Source texts of formatted documents:
__________

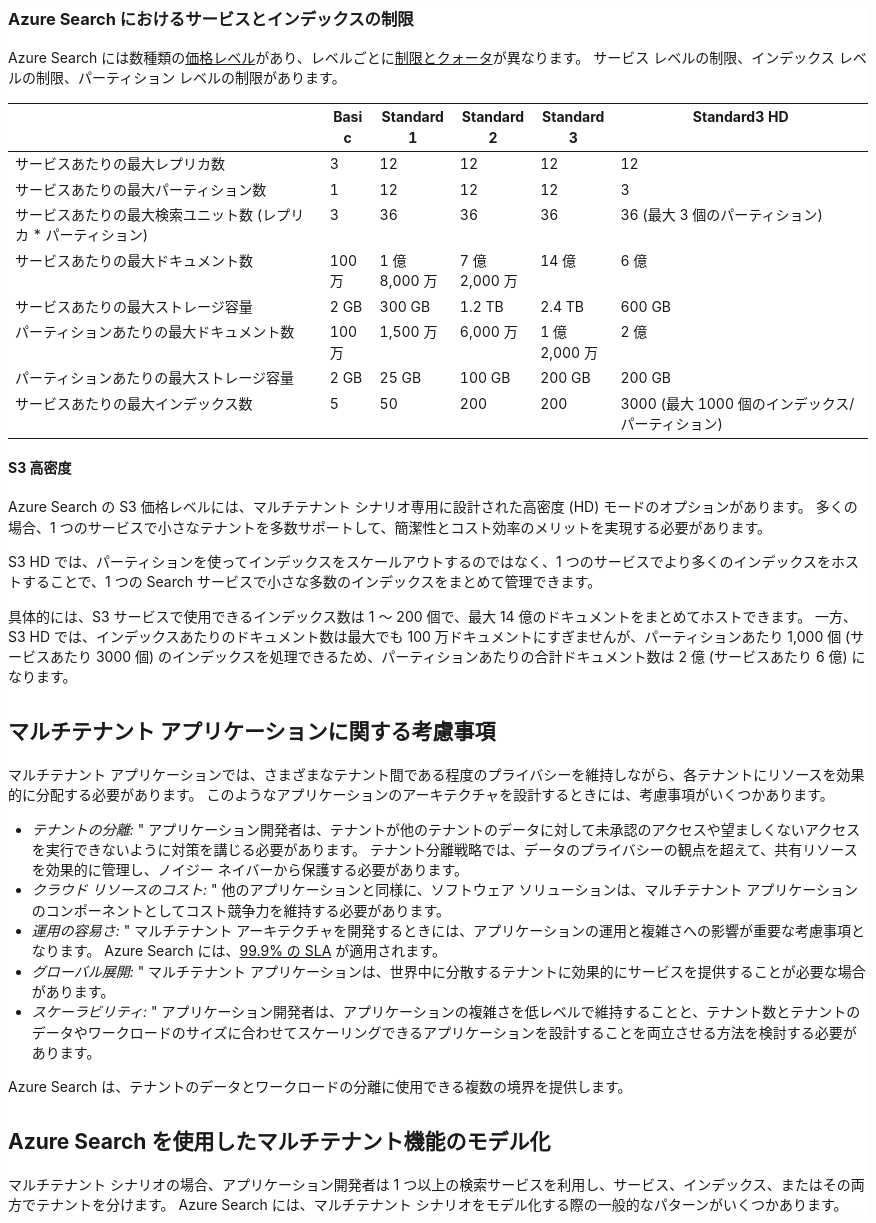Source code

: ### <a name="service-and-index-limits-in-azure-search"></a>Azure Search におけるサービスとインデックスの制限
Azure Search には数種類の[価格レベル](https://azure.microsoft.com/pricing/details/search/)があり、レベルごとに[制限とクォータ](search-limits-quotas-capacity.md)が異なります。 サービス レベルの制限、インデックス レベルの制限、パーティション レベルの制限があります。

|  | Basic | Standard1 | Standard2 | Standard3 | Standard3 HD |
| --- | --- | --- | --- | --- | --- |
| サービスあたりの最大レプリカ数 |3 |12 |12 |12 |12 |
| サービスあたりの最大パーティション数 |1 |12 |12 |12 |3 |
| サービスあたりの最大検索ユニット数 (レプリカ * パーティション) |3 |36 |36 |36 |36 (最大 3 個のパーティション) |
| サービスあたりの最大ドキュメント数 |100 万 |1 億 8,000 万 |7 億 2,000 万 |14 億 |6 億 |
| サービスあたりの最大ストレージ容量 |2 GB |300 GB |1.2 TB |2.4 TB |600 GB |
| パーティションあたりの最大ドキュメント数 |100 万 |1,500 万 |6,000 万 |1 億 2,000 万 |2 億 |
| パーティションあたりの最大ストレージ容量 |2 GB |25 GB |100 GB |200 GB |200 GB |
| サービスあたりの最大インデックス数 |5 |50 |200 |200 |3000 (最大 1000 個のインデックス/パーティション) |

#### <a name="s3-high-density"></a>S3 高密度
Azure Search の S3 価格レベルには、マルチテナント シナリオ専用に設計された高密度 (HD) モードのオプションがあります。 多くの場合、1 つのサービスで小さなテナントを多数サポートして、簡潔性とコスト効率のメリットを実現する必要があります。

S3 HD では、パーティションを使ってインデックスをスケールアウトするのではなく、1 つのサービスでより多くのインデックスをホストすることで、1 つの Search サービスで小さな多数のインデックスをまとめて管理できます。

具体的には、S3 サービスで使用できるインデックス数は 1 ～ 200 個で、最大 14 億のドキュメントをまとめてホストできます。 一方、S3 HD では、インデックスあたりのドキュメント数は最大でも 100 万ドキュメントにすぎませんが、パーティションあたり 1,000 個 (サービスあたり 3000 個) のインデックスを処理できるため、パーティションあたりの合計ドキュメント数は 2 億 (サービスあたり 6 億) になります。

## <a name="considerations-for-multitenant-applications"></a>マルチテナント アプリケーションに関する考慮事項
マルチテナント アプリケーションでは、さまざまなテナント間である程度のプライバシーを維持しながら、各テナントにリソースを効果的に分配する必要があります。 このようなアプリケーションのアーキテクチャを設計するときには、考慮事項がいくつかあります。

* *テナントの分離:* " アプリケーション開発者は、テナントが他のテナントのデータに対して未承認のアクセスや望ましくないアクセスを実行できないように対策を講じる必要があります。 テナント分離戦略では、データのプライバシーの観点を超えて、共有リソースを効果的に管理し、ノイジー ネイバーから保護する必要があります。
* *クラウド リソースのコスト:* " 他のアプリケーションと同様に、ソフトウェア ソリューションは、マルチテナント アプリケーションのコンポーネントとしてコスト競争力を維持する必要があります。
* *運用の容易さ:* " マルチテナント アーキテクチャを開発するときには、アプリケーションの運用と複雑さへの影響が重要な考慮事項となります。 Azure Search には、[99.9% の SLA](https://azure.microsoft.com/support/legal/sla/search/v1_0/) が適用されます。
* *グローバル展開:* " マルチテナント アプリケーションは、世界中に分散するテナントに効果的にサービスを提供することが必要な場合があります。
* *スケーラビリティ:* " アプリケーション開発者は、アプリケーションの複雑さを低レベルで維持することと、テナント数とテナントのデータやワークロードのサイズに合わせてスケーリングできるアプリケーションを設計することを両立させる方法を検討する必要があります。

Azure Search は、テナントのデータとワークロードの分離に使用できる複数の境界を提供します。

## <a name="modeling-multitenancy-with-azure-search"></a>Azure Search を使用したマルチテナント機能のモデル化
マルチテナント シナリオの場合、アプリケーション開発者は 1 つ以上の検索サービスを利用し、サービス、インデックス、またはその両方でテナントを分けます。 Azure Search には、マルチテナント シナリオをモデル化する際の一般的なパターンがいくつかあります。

__________

**WORK INSTRUCTION**
Having removed the pictures, write out the records exactly as they stand.

**ANSWER FOR THIS EXERCISE**
Source code

: ### <a name="service-and-index-limits-in-azure-search"></a>Azure Search におけるサービスとインデックスの制限
Azure Search には数種類の[価格レベル](https://azure.microsoft.com/pricing/details/search/)があり、レベルごとに[制限とクォータ](search-limits-quotas-capacity.md)が異なります。 サービス レベルの制限、インデックス レベルの制限、パーティション レベルの制限があります。

|  | Basic | Standard1 | Standard2 | Standard3 | Standard3 HD |
| --- | --- | --- | --- | --- | --- |
| サービスあたりの最大レプリカ数 |3 |12 |12 |12 |12 |
| サービスあたりの最大パーティション数 |1 |12 |12 |12 |3 |
| サービスあたりの最大検索ユニット数 (レプリカ * パーティション) |3 |36 |36 |36 |36 (最大 3 個のパーティション) |
| サービスあたりの最大ドキュメント数 |100 万 |1 億 8,000 万 |7 億 2,000 万 |14 億 |6 億 |
| サービスあたりの最大ストレージ容量 |2 GB |300 GB |1.2 TB |2.4 TB |600 GB |
| パーティションあたりの最大ドキュメント数 |100 万 |1,500 万 |6,000 万 |1 億 2,000 万 |2 億 |
| パーティションあたりの最大ストレージ容量 |2 GB |25 GB |100 GB |200 GB |200 GB |
| サービスあたりの最大インデックス数 |5 |50 |200 |200 |3000 (最大 1000 個のインデックス/パーティション) |

#### <a name="s3-high-density"></a>S3 高密度
Azure Search の S3 価格レベルには、マルチテナント シナリオ専用に設計された高密度 (HD) モードのオプションがあります。 多くの場合、1 つのサービスで小さなテナントを多数サポートして、簡潔性とコスト効率のメリットを実現する必要があります。

S3 HD では、パーティションを使ってインデックスをスケールアウトするのではなく、1 つのサービスでより多くのインデックスをホストすることで、1 つの Search サービスで小さな多数のインデックスをまとめて管理できます。

具体的には、S3 サービスで使用できるインデックス数は 1 ～ 200 個で、最大 14 億のドキュメントをまとめてホストできます。 一方、S3 HD では、インデックスあたりのドキュメント数は最大でも 100 万ドキュメントにすぎませんが、パーティションあたり 1,000 個 (サービスあたり 3000 個) のインデックスを処理できるため、パーティションあたりの合計ドキュメント数は 2 億 (サービスあたり 6 億) になります。

## <a name="considerations-for-multitenant-applications"></a>マルチテナント アプリケーションに関する考慮事項
マルチテナント アプリケーションでは、さまざまなテナント間である程度のプライバシーを維持しながら、各テナントにリソースを効果的に分配する必要があります。 このようなアプリケーションのアーキテクチャを設計するときには、考慮事項がいくつかあります。

* *テナントの分離:* " アプリケーション開発者は、テナントが他のテナントのデータに対して未承認のアクセスや望ましくないアクセスを実行できないように対策を講じる必要があります。 テナント分離戦略では、データのプライバシーの観点を超えて、共有リソースを効果的に管理し、ノイジー ネイバーから保護する必要があります。
* *クラウド リソースのコスト:* " 他のアプリケーションと同様に、ソフトウェア ソリューションは、マルチテナント アプリケーションのコンポーネントとしてコスト競争力を維持する必要があります。
* *運用の容易さ:* " マルチテナント アーキテクチャを開発するときには、アプリケーションの運用と複雑さへの影響が重要な考慮事項となります。 Azure Search には、[99.9% の SLA](https://azure.microsoft.com/support/legal/sla/search/v1_0/) が適用されます。
* *グローバル展開:* " マルチテナント アプリケーションは、世界中に分散するテナントに効果的にサービスを提供することが必要な場合があります。
* *スケーラビリティ:* " アプリケーション開発者は、アプリケーションの複雑さを低レベルで維持することと、テナント数とテナントのデータやワークロードのサイズに合わせてスケーリングできるアプリケーションを設計することを両立させる方法を検討する必要があります。

Azure Search は、テナントのデータとワークロードの分離に使用できる複数の境界を提供します。

## <a name="modeling-multitenancy-with-azure-search"></a>Azure Search を使用したマルチテナント機能のモデル化
マルチテナント シナリオの場合、アプリケーション開発者は 1 つ以上の検索サービスを利用し、サービス、インデックス、またはその両方でテナントを分けます。 Azure Search には、マルチテナント シナリオをモデル化する際の一般的なパターンがいくつかあります。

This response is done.